Erich Mühsam, Liberating Society from the State and Other Writings: A Political Reader, Trans. by Gabriel Kuhn, PM Press, 2011


Featuring a riveting collection of anarcho-communist poetry, essays, articles, and diary entries, this translation of Erich Mühsam’s legendary writings introduces the German revolutionary’s ideas to English speakers for the first time. Uniting a burning desire for individual liberation with radical, left-wing convictions and bohemian strains with syndicalist tendencies, this diverse body of work not only includes his main political pamphlet and one of the key texts in the history of German anarchism but also some of his best-known poems, unbending defenses of political prisoners, passionate calls for solidarity among the proletariat, recollections of the utopian community of Monte Verità, debates on the rights of homosexuals and women, and the role of intellectuals in the class struggle. Perfect for anarchists, activists, or those interested in German history, this expansive and enlightening compilation provides a deep understanding of this important historical figure.


 “It has been remarked before how the history of the German libertarian and anarchist movement has yet to be written, and so the project to begin translation of some of the key works of Mühsam—one of the great names of German anarchism, yet virtually unknown in the English-speaking world—is most welcome. The struggles of the German working class in the early 20th century are perhaps some of the most bitter and misunderstood in European history, and it is time they were paid more attention. This book is the right place to start.” —Richard Parry


“We need new ideas. How about studying the ideal for which Erich Mühsam lived, worked, and died?”—Augustin Souchy


Erich Mühsam (1878–1934), poet, bohemian, revolutionary, is one of Germany’s most renowned and influential anarchists. Born into a middle-class Jewish family, he challenged the conventions of bourgeois society at the turn of the century, engaged in heated debates on the rights of women and homosexuals, and traveled Europe in search of radical communes and artist colonies. He was a primary instigator of the ill-fated Bavarian Council Republic in 1919 and held the libertarian banner high during a Weimar Republic that came under increasing threat by right-wing forces. In 1933, four weeks after Hitler’s ascension to power, Mühsam was arrested in his Berlin home. He spent the last sixteen months of his life in detention and died in the Oranienburg Concentration Camp in July 1934.

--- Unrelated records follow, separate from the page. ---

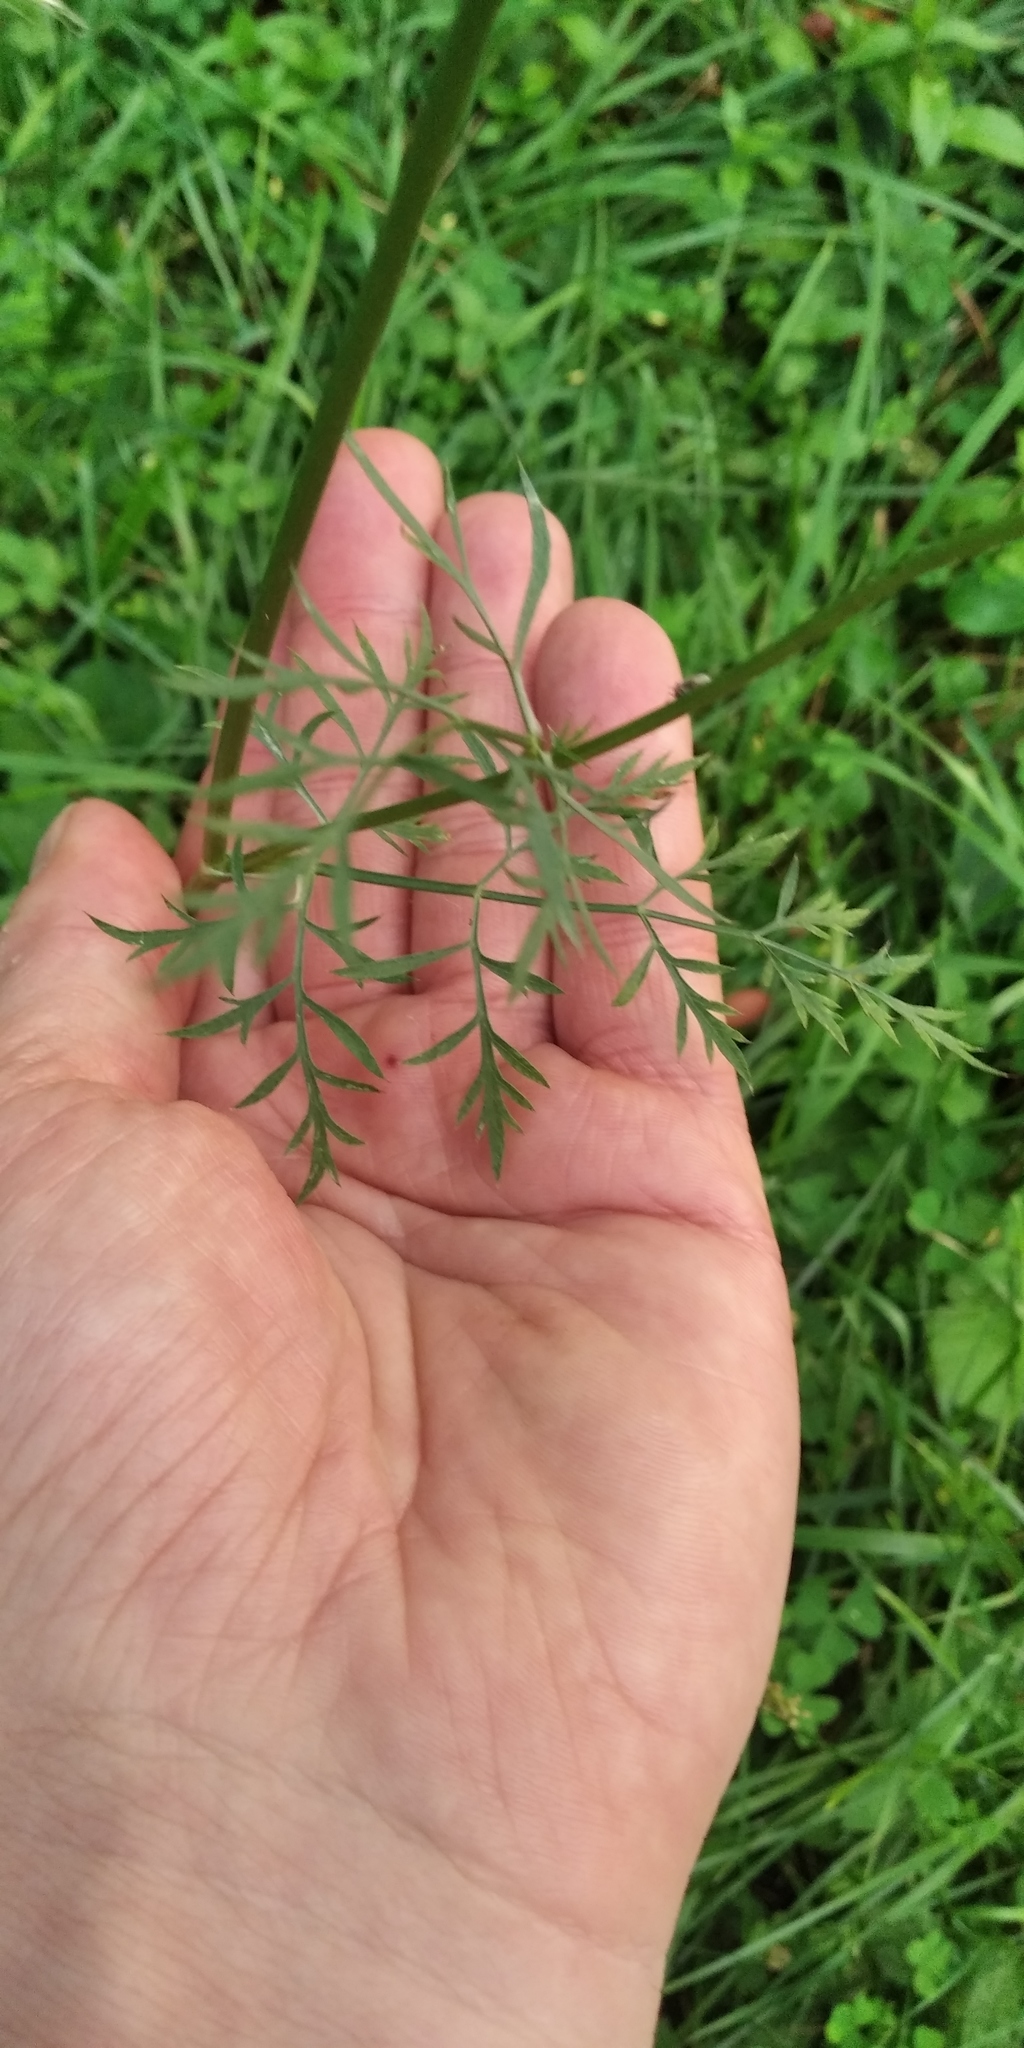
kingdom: Plantae
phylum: Tracheophyta
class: Magnoliopsida
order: Apiales
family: Apiaceae
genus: Daucus
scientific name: Daucus carota
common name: Wild carrot
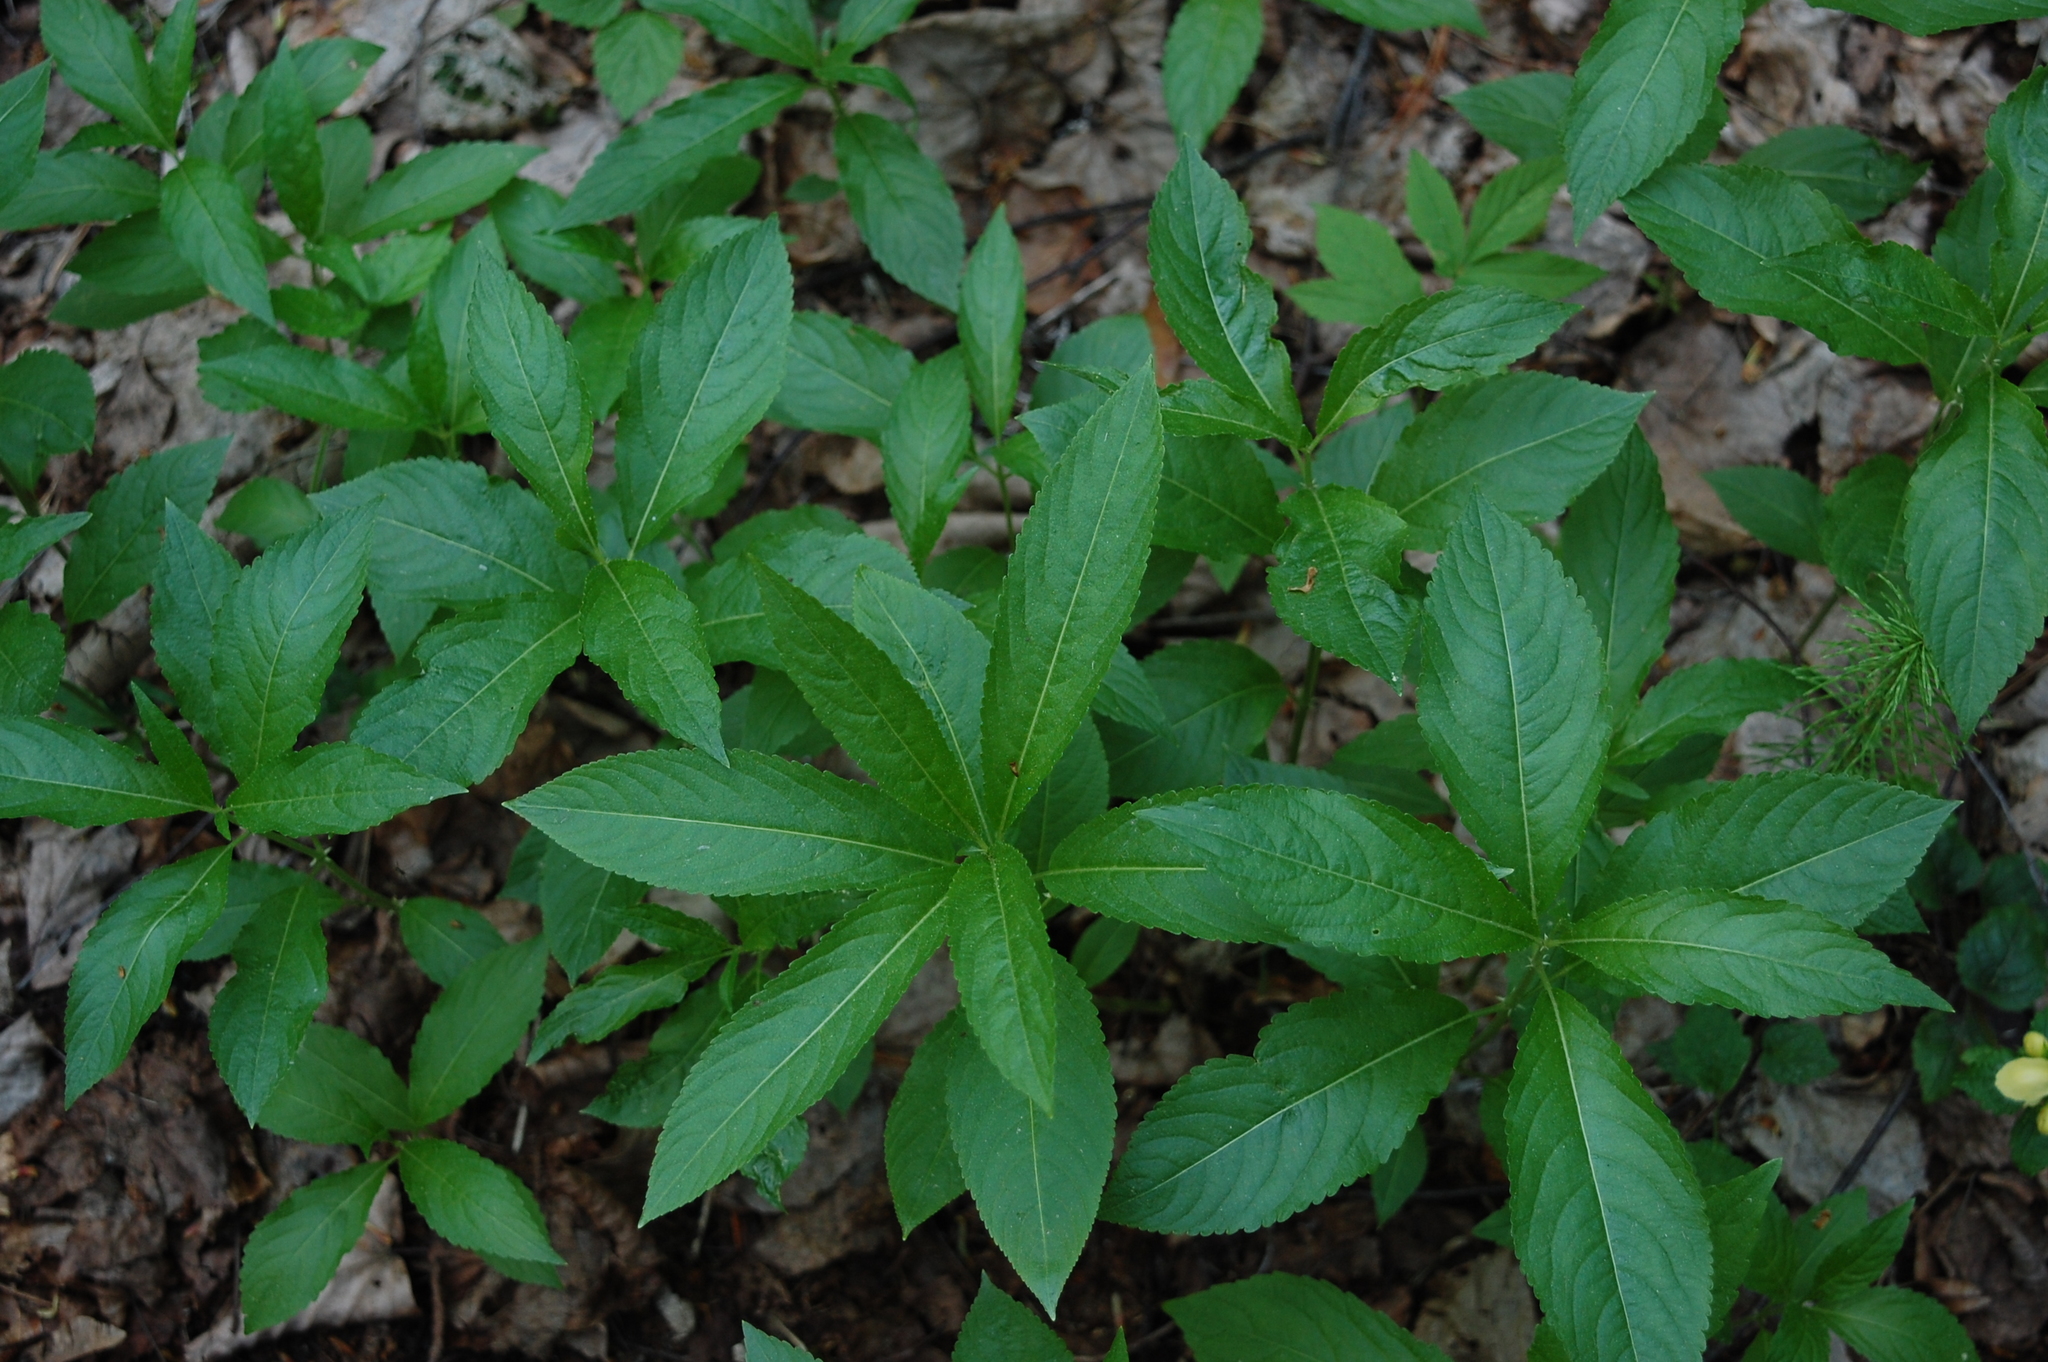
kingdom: Plantae
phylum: Tracheophyta
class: Magnoliopsida
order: Malpighiales
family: Euphorbiaceae
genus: Mercurialis
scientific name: Mercurialis perennis
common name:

Mühsam wrote poetry, plays, essays, articles, and diaries. His work unites a burning desire for individual liberation with anarcho-communist convictions, and bohemian strains with syndicalist tendencies. The body of his writings is immense, yet hardly any English translations have been available before now. This collection presents not only Liberating Society from the State: What Is Communist Anarchism?, Mühsam’s main political pamphlet and one of the key texts in the history of German anarchism, but also some of his best-known poems, unbending defenses of political prisoners, passionate calls for solidarity with the lumpenproletariat, recollections of the utopian community of Monte Verità, debates on the rights of homosexuals and women, excerpts from his journals, and essays contemplating German politics and anarchist theory as much as Jewish identity and the role of intellectuals in the class struggle.

An appendix documents the fate of Zenzl Mühsam, who, after her husband’s death, escaped to the Soviet Union where she spent twenty years in Gulag camps.